- About this task -
In the records below, find every line that contains "Figure" and list it.

- Data for this task -
§ §
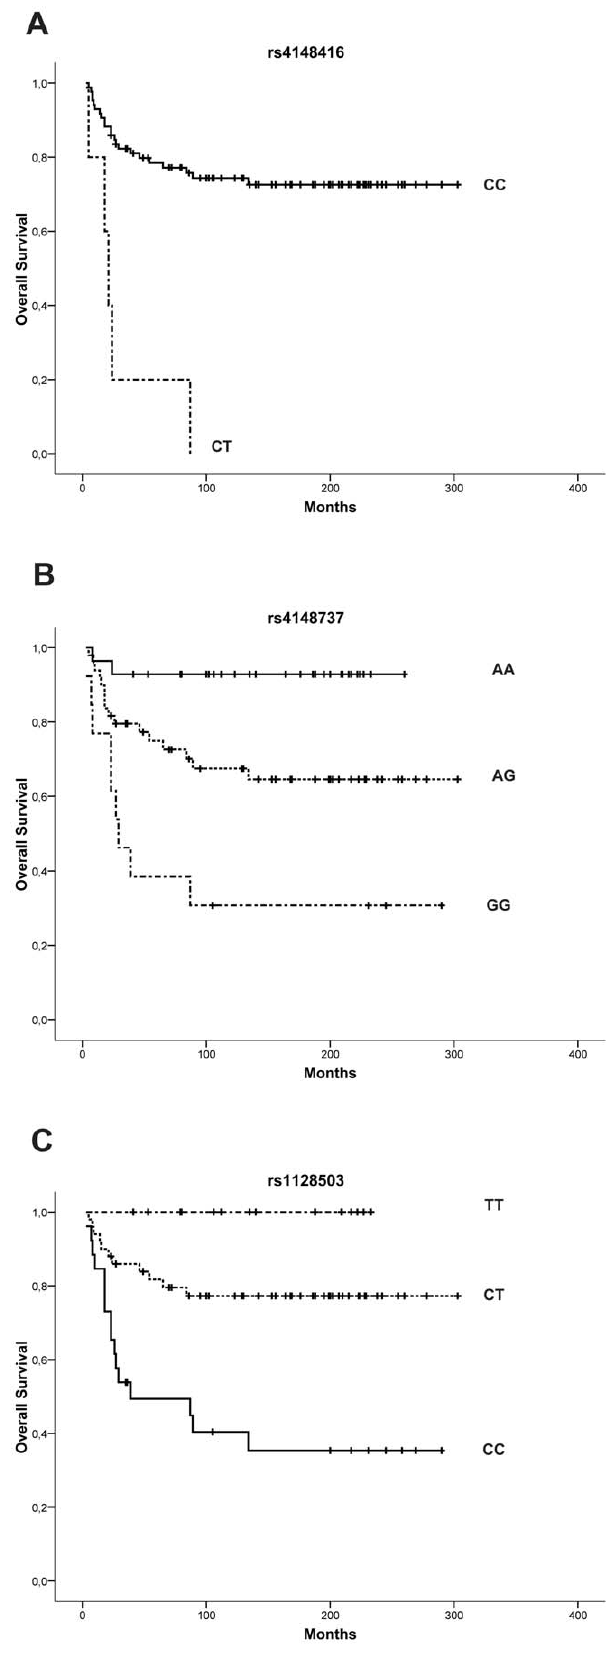
Figure 1. Kaplan-Meier survival curves for osteosarcoma patients according to genotype for (A) rs4148416 in ABCC3 (X 2 = 21.4, p-value = 3.8 6 10 2 6 ); (B) rs4148737 in ABCB1 (X 2 = 18.4, p-value = 1.0 6 10 2 4 ); and (C) rs1128503 or rs10276036 in ABCB1 (X 2 =20.9, p-value =2.9 6 10 2 5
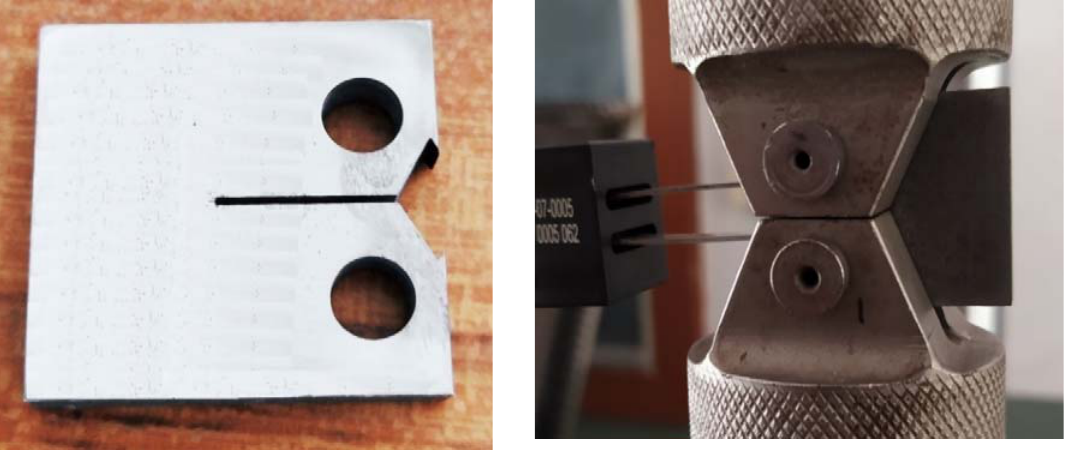
Figure 1 (b): experimental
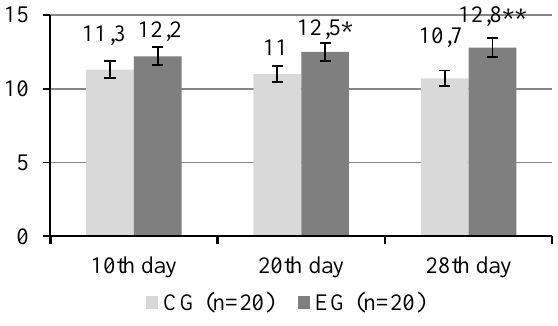
Fig. 4. The leukocyte rate in blood of suckling piglets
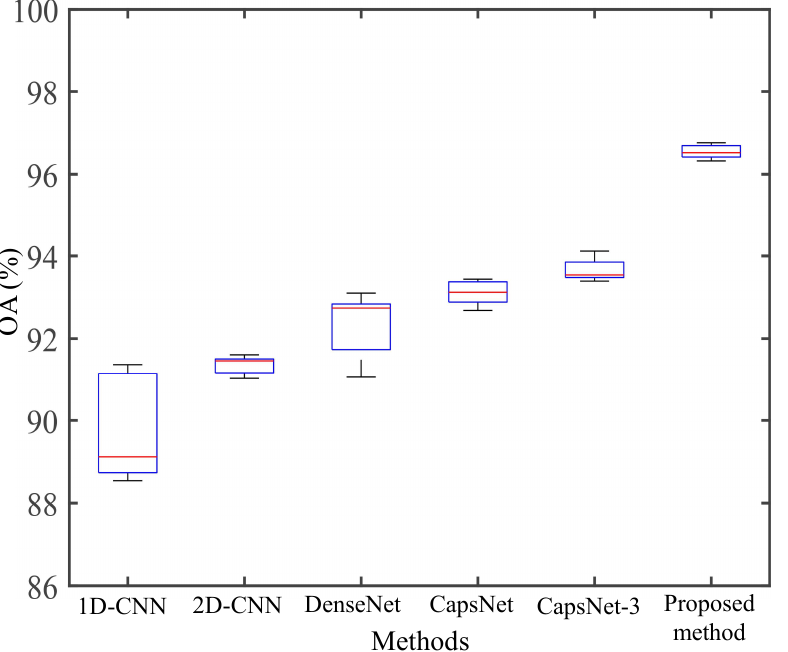
Figure 14. Box plot of the five repeated experimental results on AIRSAR San Francisco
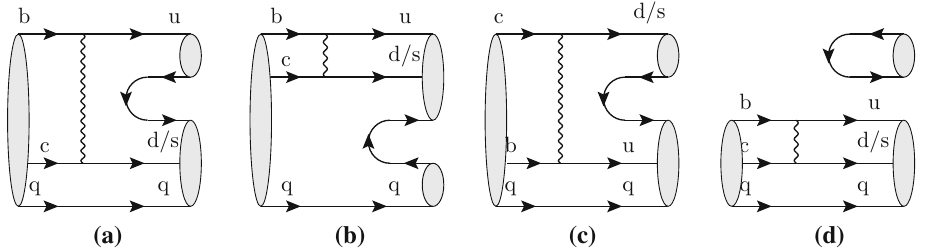
diagrams will contribute to an SU ( 3 ) triplet, and have been contained in the b → q 1 ¯ q 2 q 3 cases. So that will not be covered again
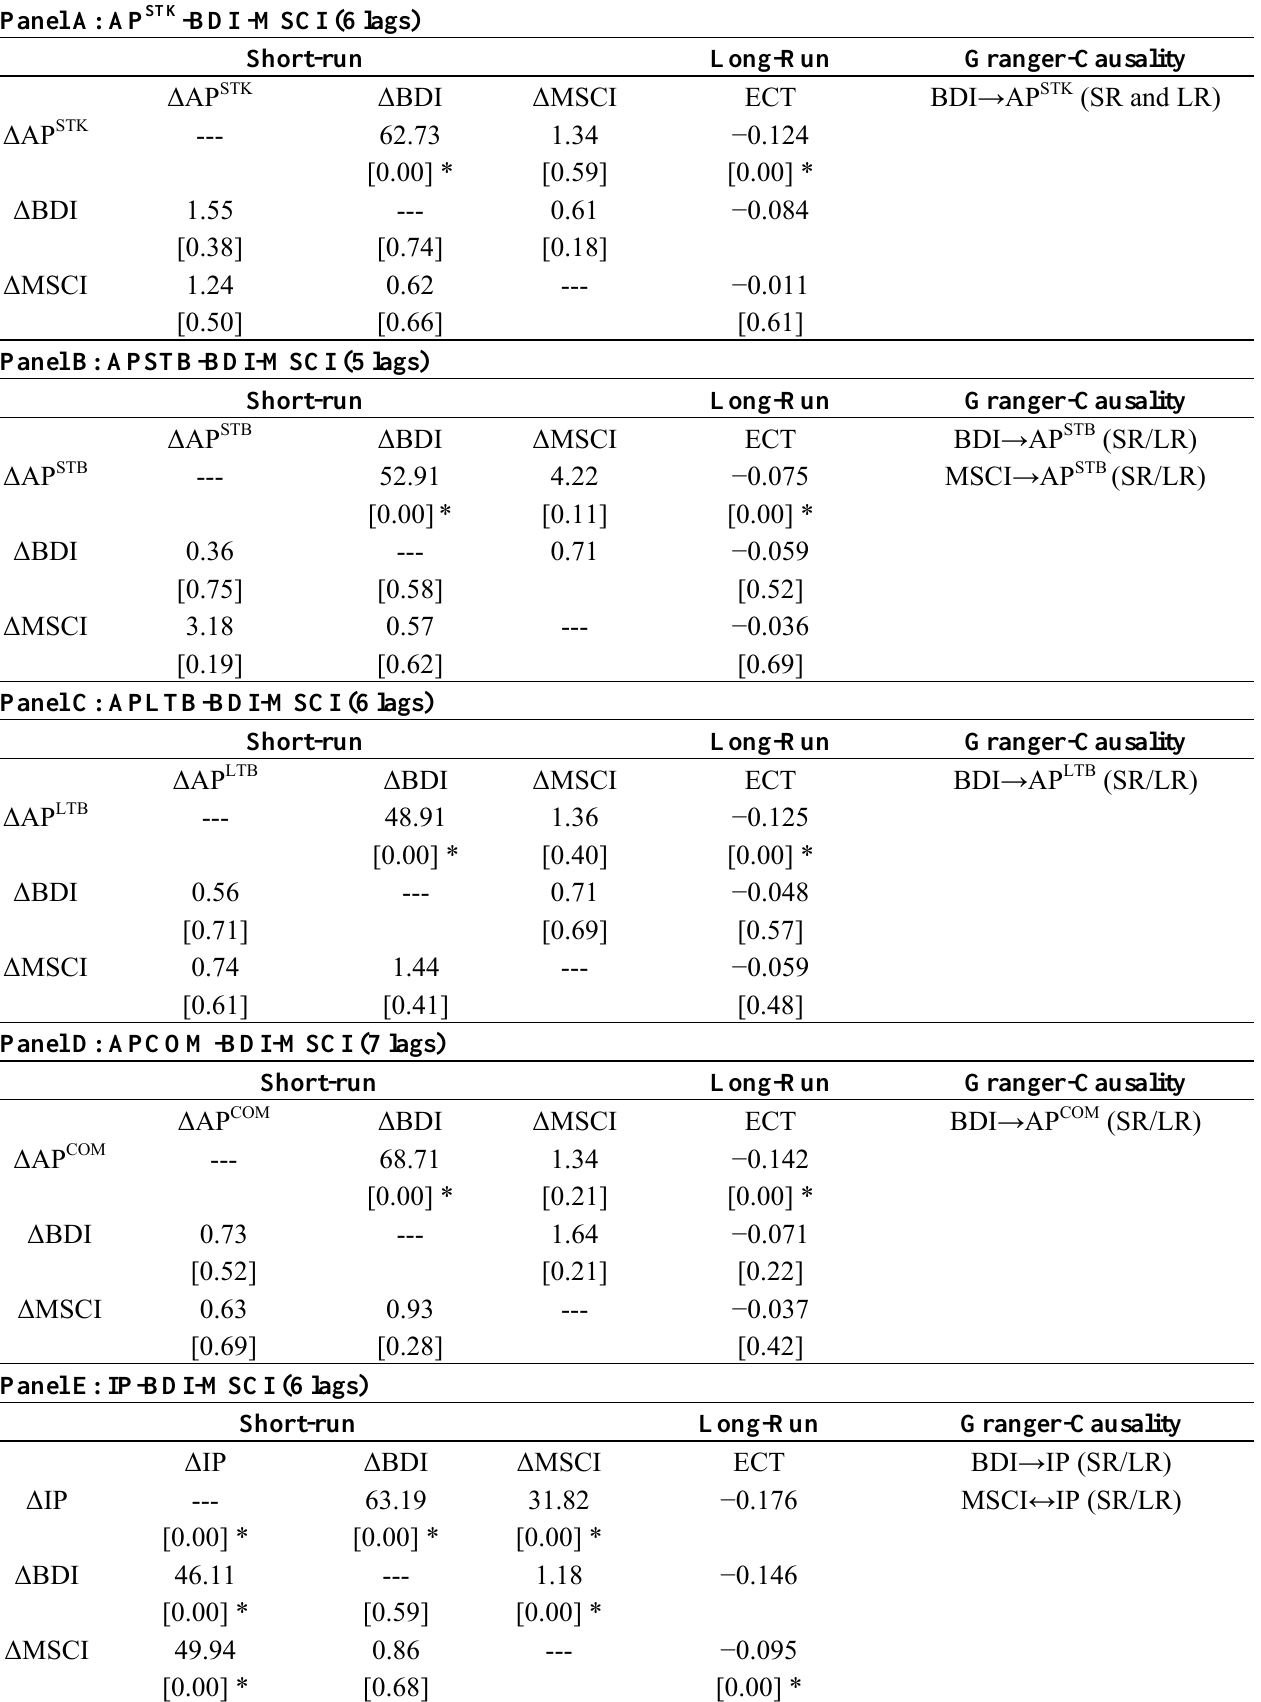
Table 7. Extended panel causality test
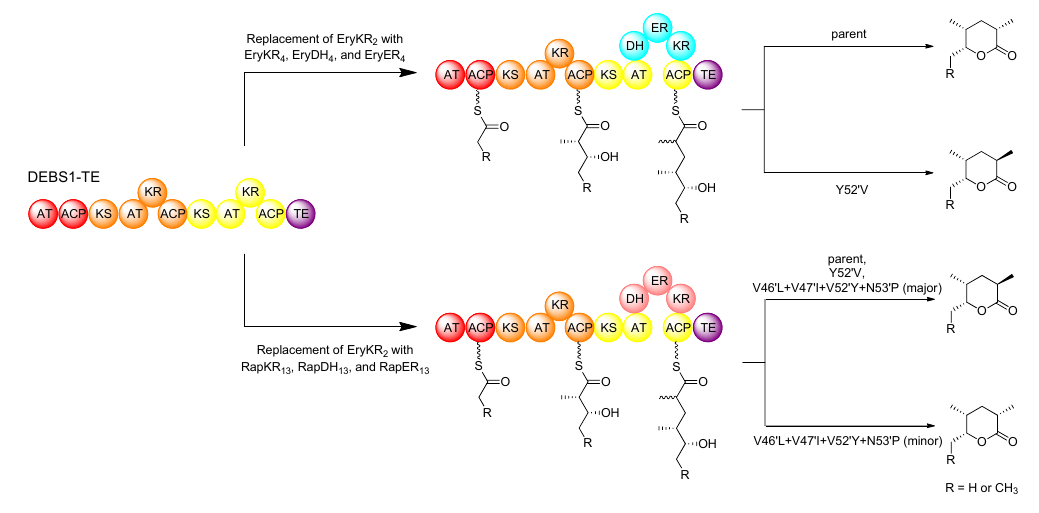
Figure 12. Domain swapping and mutagenesis with ERs in an intact PKS, resulting in altered product configuration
§ §
- Output for this task -
Figure 1. Kaplan-Meier survival curves for osteosarcoma patients according to genotype for (A) rs4148416 in ABCC3 (X 2 = 21.4, p-value = 3.8 6 10 2 6 ); (B) rs4148737 in ABCB1 (X 2 = 18.4, p-value = 1.0 6 10 2 4 ); and (C) rs1128503 or rs10276036 in ABCB1 (X 2 =20.9, p-value =2.9 6 10 2 5
Figure 1 (b): experimental
Figure 14. Box plot of the five repeated experimental results on AIRSAR San Francisco
Figure 12. Domain swapping and mutagenesis with ERs in an intact PKS, resulting in altered product configuration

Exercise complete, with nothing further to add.